* [Aim of the task] Repeat word for word the lines starting at the one with "date 2023-03-31 14:28:34*" and ending at the final line of the material, both ends included; omit pictures.

Given data: Begin

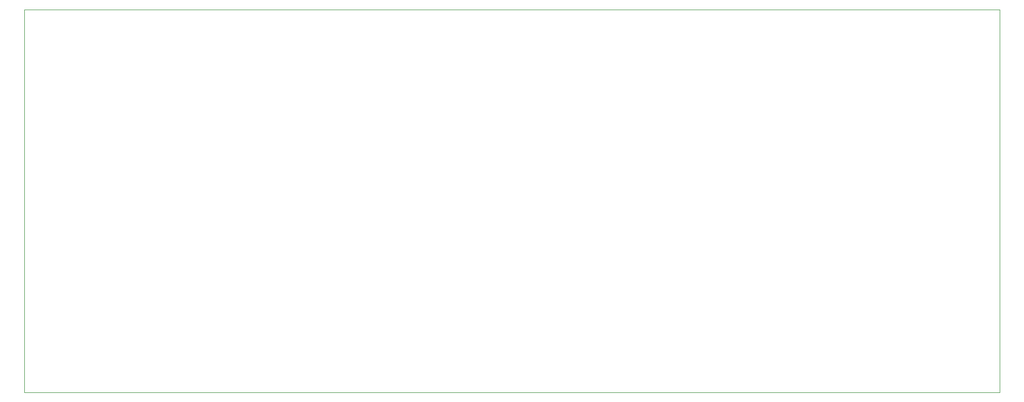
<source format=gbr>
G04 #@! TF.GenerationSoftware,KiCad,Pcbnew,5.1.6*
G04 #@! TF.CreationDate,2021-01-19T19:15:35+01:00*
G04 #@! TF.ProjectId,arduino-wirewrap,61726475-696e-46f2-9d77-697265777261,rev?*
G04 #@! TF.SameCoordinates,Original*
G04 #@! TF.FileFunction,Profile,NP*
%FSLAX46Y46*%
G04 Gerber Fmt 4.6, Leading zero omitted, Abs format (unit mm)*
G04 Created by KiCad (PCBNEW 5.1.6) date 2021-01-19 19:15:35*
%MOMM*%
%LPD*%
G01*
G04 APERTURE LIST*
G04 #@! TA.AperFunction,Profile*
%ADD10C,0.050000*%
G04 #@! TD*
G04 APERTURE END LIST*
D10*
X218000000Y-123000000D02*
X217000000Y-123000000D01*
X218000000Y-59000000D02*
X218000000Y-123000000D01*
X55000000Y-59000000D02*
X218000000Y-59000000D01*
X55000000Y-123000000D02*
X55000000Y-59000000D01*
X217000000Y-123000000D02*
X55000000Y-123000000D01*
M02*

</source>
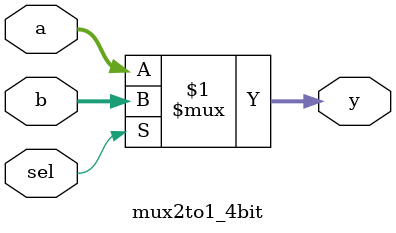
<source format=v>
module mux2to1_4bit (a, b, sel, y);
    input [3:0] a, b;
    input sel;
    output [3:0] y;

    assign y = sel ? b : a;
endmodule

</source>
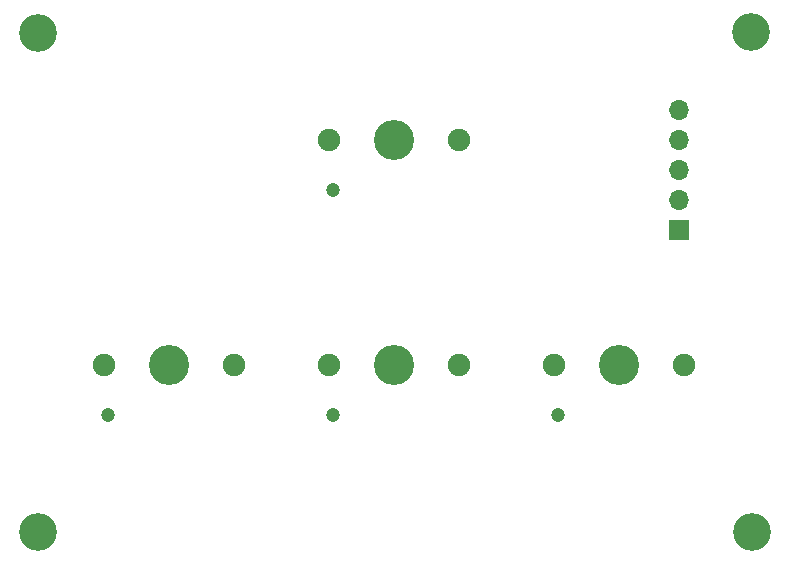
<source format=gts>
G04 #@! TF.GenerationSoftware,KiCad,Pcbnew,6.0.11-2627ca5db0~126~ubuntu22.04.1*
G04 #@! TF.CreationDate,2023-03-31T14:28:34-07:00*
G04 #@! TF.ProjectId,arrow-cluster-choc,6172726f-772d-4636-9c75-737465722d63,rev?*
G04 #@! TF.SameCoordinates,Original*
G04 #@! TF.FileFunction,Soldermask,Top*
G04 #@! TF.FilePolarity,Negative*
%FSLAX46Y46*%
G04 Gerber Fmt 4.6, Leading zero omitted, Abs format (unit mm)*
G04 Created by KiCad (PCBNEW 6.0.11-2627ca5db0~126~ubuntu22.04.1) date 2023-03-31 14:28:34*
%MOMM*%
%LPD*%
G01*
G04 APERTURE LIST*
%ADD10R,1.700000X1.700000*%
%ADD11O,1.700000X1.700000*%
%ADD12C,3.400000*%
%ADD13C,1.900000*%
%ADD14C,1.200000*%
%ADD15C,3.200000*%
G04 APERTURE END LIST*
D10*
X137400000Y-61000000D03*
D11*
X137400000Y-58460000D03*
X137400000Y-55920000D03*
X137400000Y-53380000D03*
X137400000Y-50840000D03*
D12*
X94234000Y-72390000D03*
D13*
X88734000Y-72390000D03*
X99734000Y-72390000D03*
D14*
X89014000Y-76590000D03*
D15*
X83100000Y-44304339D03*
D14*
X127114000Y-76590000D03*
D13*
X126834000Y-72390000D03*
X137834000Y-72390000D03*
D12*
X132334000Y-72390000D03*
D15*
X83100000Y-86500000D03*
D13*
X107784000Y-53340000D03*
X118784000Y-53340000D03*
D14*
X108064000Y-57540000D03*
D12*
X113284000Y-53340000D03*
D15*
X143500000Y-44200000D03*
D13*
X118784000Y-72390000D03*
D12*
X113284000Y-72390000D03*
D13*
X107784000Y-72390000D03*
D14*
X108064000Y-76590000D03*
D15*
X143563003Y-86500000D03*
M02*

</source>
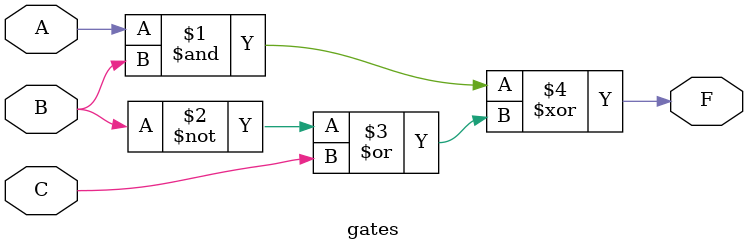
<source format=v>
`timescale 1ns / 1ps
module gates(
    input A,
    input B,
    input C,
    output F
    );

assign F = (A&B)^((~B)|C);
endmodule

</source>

Given data: End

* [Answer below]
G04 Created by KiCad (PCBNEW 6.0.11-2627ca5db0~126~ubuntu22.04.1) date 2023-03-31 14:28:34*
%MOMM*%
%LPD*%
G01*
G04 APERTURE LIST*
%ADD10R,1.700000X1.700000*%
%ADD11O,1.700000X1.700000*%
%ADD12C,3.400000*%
%ADD13C,1.900000*%
%ADD14C,1.200000*%
%ADD15C,3.200000*%
G04 APERTURE END LIST*
D10*
X137400000Y-61000000D03*
D11*
X137400000Y-58460000D03*
X137400000Y-55920000D03*
X137400000Y-53380000D03*
X137400000Y-50840000D03*
D12*
X94234000Y-72390000D03*
D13*
X88734000Y-72390000D03*
X99734000Y-72390000D03*
D14*
X89014000Y-76590000D03*
D15*
X83100000Y-44304339D03*
D14*
X127114000Y-76590000D03*
D13*
X126834000Y-72390000D03*
X137834000Y-72390000D03*
D12*
X132334000Y-72390000D03*
D15*
X83100000Y-86500000D03*
D13*
X107784000Y-53340000D03*
X118784000Y-53340000D03*
D14*
X108064000Y-57540000D03*
D12*
X113284000Y-53340000D03*
D15*
X143500000Y-44200000D03*
D13*
X118784000Y-72390000D03*
D12*
X113284000Y-72390000D03*
D13*
X107784000Y-72390000D03*
D14*
X108064000Y-76590000D03*
D15*
X143563003Y-86500000D03*
M02*

</source>
<source format=v>
`timescale 1ns / 1ps
module gates(
    input A,
    input B,
    input C,
    output F
    );

assign F = (A&B)^((~B)|C);
endmodule

</source>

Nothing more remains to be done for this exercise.